I was lucky and stumbled into Catholic teachings at the beginning of our marriage, here we are 20 + years later and I can attest to what you say “stay the course, you will one day see the reward”. The struggle came 5 years ago as our youngest’s Autism started to reveal itself and our economic situation hit a very real low. God is so good, he takes care of us. I long for the ability to remain home and not be concerned for where the next grocery money will come, but recognize that for now – this reality is our’s and we will make the best of it (and are). I still encourage Mom’s to stay home with their babies and children, be open to life and learn to enjoy the small things. We never did without, we always had hikes, walks to the park, birthday parties involved siblings picking out dollar store items and making a scavenger hunt for the birthday child etc..etc.. We live very, very simply – but sometimes even then you have to pay the bills.

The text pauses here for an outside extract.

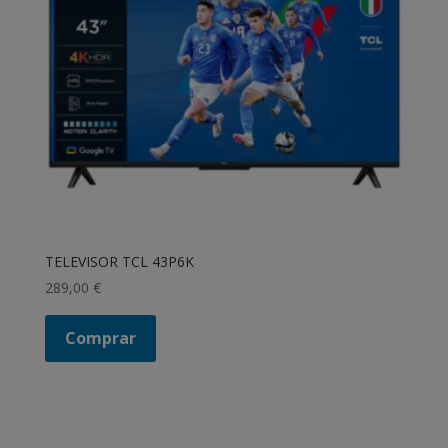
TELEVISOR TCL 43P6K
289,00
€
Comprar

I love this post so much, and hope you will continue to encourage for the family. I know deep down in my heart that I wasn’t smart enough to have gotten where I’m at family wise due to having wisdom in the beginning, Familiaris Consortio was placed in my hands at about age 22 and it made a deep impression. Keep preaching Leila, it is needed in today’s world and oh my goodness do the young Mom’s need your voice!
Ashley says
Thank you for this – I can’t tell you how much I needed this. Lately I’ve been struggling with feeling like I wasted time early in our marriage and just feeling guilty about it. I really wish I would have known a lot of what you’ve shared earlier, but such is life. I just trust that the Lord will work all of this to good.
Ari says
Thank you so much for writing this. I never understood those people who say they live with no regrets. I certainly live with regrets, but God’s mercy is profound. Thank you, thank you, thank you. Such hope radiating.
Habou says
A beautiful post Leila. You’re a wonderful daughter.
maman says
Habou, blessings to you for the gift of your daughter.